Certes, leur nombre reste minoritaire. À City 2, ils ne représentent ainsi que deux ou trois emplacements sur une centaine. Mais les candidats pour les occuper ne manquent pas. Surtout, ces pop-up stores collent parfaitement avec la politique des shopping centers de miser désormais sur l'animation.

Un exemple ? À l'intérieur du Westland actuellement en rénovation, un tout nouvel espace, inédit en Belgique, a été ouvert le 8 novembre : le Pop Up Star. "D'une surface de 1.000 m², il mêle magasins éphémères, corners (échoppes dédiées), consoles de gaming, zones de dégustation, espaces de rencontre avec des influenceurs ou des DJ, etc., explique Valérie Couchant, marketing manager du Westland. Chaque pop-up assure des activités, des événements. L'objectif est de créer de l'émotion, de faire en sorte que les visiteurs fassent plus que du shopping."

L'avis UCM

UCM estime que le commerce doit se réinventer. Ce secteur est soumis à une forte concurrence en raison des périodes de réductions qui s'enchaînent en dehors des soldes, de l'offre en ligne ou encore des prix concurrentiels pratiqués toute l'année par les grandes enseignes.

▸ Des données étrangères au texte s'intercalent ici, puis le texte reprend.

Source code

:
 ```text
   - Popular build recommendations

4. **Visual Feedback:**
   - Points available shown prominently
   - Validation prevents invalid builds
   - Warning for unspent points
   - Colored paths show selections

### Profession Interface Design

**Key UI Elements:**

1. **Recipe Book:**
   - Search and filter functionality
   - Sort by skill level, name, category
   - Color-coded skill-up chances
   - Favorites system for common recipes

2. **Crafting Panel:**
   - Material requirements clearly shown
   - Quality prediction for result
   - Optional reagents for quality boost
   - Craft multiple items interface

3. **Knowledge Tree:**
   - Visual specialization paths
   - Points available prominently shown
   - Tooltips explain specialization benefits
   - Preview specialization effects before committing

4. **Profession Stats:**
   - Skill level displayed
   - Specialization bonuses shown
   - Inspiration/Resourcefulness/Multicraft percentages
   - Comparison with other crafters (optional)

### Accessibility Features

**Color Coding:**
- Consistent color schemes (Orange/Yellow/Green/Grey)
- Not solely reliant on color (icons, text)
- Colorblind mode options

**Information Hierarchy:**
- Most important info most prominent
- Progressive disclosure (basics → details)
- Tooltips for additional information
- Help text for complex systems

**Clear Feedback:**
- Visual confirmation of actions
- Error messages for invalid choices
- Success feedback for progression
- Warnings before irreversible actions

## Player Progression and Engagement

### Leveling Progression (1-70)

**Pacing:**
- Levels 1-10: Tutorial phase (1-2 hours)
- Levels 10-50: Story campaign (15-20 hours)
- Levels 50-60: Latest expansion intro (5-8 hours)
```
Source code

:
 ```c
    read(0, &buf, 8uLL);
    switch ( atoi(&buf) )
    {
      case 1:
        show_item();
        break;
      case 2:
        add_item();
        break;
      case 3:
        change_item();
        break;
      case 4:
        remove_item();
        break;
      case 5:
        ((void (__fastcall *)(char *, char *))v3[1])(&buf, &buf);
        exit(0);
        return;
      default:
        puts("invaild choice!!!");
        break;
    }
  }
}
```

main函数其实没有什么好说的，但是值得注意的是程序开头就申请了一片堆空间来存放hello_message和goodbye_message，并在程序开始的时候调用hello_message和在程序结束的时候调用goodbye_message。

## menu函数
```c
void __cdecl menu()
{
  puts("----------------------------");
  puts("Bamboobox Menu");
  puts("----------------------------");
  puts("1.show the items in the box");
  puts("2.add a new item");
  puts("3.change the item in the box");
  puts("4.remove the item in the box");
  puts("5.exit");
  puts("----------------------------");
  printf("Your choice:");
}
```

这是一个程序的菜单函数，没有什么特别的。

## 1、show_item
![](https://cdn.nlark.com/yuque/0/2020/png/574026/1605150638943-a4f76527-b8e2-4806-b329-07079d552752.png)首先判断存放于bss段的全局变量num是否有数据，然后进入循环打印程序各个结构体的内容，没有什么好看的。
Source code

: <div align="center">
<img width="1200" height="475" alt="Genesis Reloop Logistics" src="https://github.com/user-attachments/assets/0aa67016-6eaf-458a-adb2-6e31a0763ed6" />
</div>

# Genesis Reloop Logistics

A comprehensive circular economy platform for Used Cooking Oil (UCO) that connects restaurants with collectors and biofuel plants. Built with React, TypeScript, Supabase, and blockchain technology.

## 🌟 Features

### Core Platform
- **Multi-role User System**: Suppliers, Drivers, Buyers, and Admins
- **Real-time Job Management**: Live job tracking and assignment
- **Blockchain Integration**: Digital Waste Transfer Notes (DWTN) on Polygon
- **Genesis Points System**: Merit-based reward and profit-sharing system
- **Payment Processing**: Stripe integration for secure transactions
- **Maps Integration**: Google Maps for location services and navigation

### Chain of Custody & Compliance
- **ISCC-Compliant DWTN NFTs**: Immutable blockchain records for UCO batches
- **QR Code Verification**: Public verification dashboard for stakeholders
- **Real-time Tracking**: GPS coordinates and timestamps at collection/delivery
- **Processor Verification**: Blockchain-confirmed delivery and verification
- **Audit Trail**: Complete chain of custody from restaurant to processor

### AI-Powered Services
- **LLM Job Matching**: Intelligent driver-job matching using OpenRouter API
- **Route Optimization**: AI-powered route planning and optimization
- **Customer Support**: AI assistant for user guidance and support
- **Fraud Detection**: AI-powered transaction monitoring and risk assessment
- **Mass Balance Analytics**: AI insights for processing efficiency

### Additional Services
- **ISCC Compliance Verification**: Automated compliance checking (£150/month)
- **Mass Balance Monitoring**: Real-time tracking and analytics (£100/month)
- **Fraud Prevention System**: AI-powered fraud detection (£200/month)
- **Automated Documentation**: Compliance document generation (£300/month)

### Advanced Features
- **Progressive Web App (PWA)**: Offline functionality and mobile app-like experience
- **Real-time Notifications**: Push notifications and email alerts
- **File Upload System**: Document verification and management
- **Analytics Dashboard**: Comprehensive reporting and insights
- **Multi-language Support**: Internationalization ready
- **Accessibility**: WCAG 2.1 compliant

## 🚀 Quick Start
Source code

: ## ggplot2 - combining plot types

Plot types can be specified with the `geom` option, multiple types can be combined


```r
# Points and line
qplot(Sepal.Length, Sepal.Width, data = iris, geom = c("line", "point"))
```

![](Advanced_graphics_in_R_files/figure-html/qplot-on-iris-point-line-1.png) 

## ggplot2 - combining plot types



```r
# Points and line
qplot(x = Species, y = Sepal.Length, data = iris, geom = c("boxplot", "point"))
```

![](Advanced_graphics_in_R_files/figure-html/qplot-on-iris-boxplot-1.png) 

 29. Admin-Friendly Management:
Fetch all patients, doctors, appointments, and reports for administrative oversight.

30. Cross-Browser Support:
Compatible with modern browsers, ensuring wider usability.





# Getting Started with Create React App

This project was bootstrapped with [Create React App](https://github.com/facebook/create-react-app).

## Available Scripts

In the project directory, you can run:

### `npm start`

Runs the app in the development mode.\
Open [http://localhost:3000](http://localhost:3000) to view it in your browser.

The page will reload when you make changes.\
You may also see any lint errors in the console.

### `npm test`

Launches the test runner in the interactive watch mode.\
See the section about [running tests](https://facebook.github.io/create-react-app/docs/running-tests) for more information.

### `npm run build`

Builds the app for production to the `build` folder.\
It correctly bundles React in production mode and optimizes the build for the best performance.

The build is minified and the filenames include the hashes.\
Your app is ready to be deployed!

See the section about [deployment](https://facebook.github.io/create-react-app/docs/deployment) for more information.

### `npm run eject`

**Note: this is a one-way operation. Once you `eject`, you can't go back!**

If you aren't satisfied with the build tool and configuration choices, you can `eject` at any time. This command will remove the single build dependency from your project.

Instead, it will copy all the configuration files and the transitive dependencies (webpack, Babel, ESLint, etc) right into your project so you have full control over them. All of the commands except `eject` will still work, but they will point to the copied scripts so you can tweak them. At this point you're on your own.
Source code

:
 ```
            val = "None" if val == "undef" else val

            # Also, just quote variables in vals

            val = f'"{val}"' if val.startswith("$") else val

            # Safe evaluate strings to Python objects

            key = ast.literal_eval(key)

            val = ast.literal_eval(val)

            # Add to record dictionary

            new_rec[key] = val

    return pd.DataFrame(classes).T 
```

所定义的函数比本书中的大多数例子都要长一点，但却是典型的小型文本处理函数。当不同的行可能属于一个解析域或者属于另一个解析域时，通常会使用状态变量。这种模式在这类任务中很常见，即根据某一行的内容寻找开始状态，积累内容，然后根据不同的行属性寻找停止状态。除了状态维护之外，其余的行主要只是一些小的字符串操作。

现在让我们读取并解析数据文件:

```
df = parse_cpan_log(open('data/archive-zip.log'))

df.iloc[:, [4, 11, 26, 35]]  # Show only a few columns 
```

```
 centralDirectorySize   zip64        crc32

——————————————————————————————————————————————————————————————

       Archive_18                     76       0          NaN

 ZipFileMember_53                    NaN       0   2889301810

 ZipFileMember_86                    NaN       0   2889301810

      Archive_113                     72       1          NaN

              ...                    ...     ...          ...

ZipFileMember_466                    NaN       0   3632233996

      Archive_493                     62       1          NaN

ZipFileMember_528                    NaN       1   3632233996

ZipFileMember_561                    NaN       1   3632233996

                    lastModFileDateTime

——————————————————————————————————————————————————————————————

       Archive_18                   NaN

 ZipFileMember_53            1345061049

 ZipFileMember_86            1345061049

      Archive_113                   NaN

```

Si le commerce indépendant veut survivre, il doit se différencier. Et donc innover. Les pop-up stores permettent de présenter la marchandise autrement, de répartir une surface entre plusieurs commerçants indépendants, de proposer une réelle expérience au client qui, en un même lieu, découvre un éventail d'articles allant des vêtements à la déco, mais qui peut aussi "se poser" en s'offrant un café…

C'est également l'opportunité de tester un concept sur une période définie. Pour un commerçant qui se lance, il est essentiel de valider son business model avant de faire face à des commandes importantes ou de s'engager pour plusieurs années à assumer le loyer d'une surface commerciale.

Quant aux villes et communes, les pop-up stores sont pour elles un moyen de redynamiser une artère commerciale, un quartier. Via ce dispositif éphémère et original, il est possible d'attirer de nouveaux clients et de donner une touche particulière à un périmètre qui souffre du syndrome des cellules vides.

Bref, les pop-up stores répondent à une nouvelle manière de consommer et à une nouvelle manière de vendre. L'expérience est bénéfique aux commerçants indépendants désireux de mettre en avant la connaissance de leurs clients, de leurs produits et les services de conseil qui en découlent.